Aufgabe A:
Für welche beiden Firmen stehen „He“ und „Du“ im Namen der Berufsinformationsbörse aus dem Quellenauszug?
Aufgabe B:
Gib aus dem Quellenauszug die Stelle von „Rund 25 Ausbildungsbetriebe“ bis „Dunker-Personalleiterin Renate Heizmann.“ wortgetreu wieder.

Quellenauszug:
Der Arbeitsplatz ist nicht nur wichtig für den Broterwerb. Er bestimmt rein zeitlich auch einen großen Teil unseres Lebens. Umso wichtiger ist es, in einem passenden Umfeld beschäftigt zu sein. Die HeDu-Berufsinformationsbörse in der Bonndorfer Stadthalle hat genau das zum Thema. Für den 5. Mai wird derzeit der erste Präsenz „HeDu-Tag“ nach zwei Jahren Coronapause geplant. „He“ und „Du“ stehen für die beiden Technologiefirmen in der Bonndorfer Allmendstraße, Hectronic und Dunkermotoren. Letztere ist mit 1000 Mitarbeitern die größte Firma am Ort. Die beiden Betriebe sind direkte Nachbarn und die Gründerfirmen dieser Informationsbörse. Sie ist entstanden aus einer Ausbildungsinitiative von Dunker und Hectronic, die wiederum mit bundesweit bedeutsamen Preisen bedacht wurde.

Von anfänglichen Informationstagen, die ausschließlich in den beiden genannten Firmen stattgefunden haben, hat sich das Spektrum schon vor Jahren auf die ganze Stadt ausgeweitet. Inzwischen ist der Event eine buntgemischte Ausstellung in und um die Bonndorfer Stadthalle für alle Interessenten aus der Region. „Ich freue mich riesig, dass wir endlich wieder live informieren und damit auch soziales Leben wieder starten kann“, betont Dunker-Geschäftsführer Uwe Lorenz.

Die Berufsinformationsbörse HeDu hat noch 2019 in der Bonndorfer Stadthalle stattgefunden. Nun, nach Corona-bedingter Pause ist für den 5. Mai wieder ein solches Event geplant.
Die Berufsinformationsbörse HeDu hat noch 2019 in der Bonndorfer Stadthalle stattgefunden. Nun, nach Corona-bedingter Pause ist für den 5. Mai wieder ein solches Event geplant. Bild: Gudrun Deinzer

Rund 25 Ausbildungsbetriebe stellen sich den jungen Berufsanfängern und Studenten vor. Denn auch Hochschulen sind wieder mit von der Partie, die viele interessante Angebote in enger Zusammenarbeit mit den Betrieben im Gepäck haben. Der Arbeitgeberverband Südwest-Metall ist mit einem riesigen Informationsbus vor Ort. Es wird Theater gespielt. „Szenisch dargestellt und auf die Bedürfnisse von jungen Leuten zugeschnitten, gibt es da eine große Extraportion Mut, die wir unseren jungen Leuten machen werden“, verrät Dunker-Personalleiterin Renate Heizmann.

Auszubildende überall gefragt

„Nachwuchs braucht man in allen Bereichen“, postulierte Bonndorfs Bürgermeister Marlon Jost beim Vorgespräch und lobte die Initiative, die für alle Arbeitgeber der Stadt eine wichtige Einrichtung sei – 600 Schüler aus der gesamten Region sind bereits angemeldet. Die Organisatoren bedauern allerdings, dass derzeit nur bestimmte Handwerksbetriebe ihre Teilnahme zugesagt haben. Friseure fehlen bisher gänzlich und auch Baufirmen, die Poliere ausbilden. Dafür könnten sich auch noch Firmen aus der Region melden.

(Gespeicherte Einträge)
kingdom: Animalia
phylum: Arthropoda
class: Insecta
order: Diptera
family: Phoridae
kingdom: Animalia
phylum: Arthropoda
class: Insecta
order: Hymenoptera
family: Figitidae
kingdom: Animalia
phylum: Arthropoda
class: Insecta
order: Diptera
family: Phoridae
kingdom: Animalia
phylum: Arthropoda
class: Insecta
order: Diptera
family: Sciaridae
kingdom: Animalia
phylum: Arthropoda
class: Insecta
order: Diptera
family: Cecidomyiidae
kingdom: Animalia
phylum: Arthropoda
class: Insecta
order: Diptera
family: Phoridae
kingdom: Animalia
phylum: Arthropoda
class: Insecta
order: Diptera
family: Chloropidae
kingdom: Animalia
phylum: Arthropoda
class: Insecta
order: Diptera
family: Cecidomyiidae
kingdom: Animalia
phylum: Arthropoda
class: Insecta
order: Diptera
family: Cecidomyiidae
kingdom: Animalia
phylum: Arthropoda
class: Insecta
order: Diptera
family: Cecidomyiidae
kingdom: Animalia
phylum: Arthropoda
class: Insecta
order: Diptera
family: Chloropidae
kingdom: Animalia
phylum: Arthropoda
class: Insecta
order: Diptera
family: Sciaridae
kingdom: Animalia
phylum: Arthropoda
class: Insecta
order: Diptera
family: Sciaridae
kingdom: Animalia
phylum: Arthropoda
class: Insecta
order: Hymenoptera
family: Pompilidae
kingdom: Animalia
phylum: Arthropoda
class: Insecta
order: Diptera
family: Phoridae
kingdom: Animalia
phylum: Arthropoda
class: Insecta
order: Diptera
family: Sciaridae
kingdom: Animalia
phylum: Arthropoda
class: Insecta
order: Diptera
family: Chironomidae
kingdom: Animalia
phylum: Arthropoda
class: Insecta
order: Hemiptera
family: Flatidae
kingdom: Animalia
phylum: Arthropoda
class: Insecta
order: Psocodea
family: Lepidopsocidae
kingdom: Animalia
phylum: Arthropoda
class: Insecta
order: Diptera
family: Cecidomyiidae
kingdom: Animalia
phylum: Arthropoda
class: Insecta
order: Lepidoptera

Antwortfeld A:
Für Hectronic und Dunkermotoren, die beiden Technologiefirmen in der Bonndorfer Allmendstraße.

Antwortfeld B:
Rund 25 Ausbildungsbetriebe stellen sich den jungen Berufsanfängern und Studenten vor. Denn auch Hochschulen sind wieder mit von der Partie, die viele interessante Angebote in enger Zusammenarbeit mit den Betrieben im Gepäck haben. Der Arbeitgeberverband Südwest-Metall ist mit einem riesigen Informationsbus vor Ort. Es wird Theater gespielt. „Szenisch dargestellt und auf die Bedürfnisse von jungen Leuten zugeschnitten, gibt es da eine große Extraportion Mut, die wir unseren jungen Leuten machen werden“, verrät Dunker-Personalleiterin Renate Heizmann.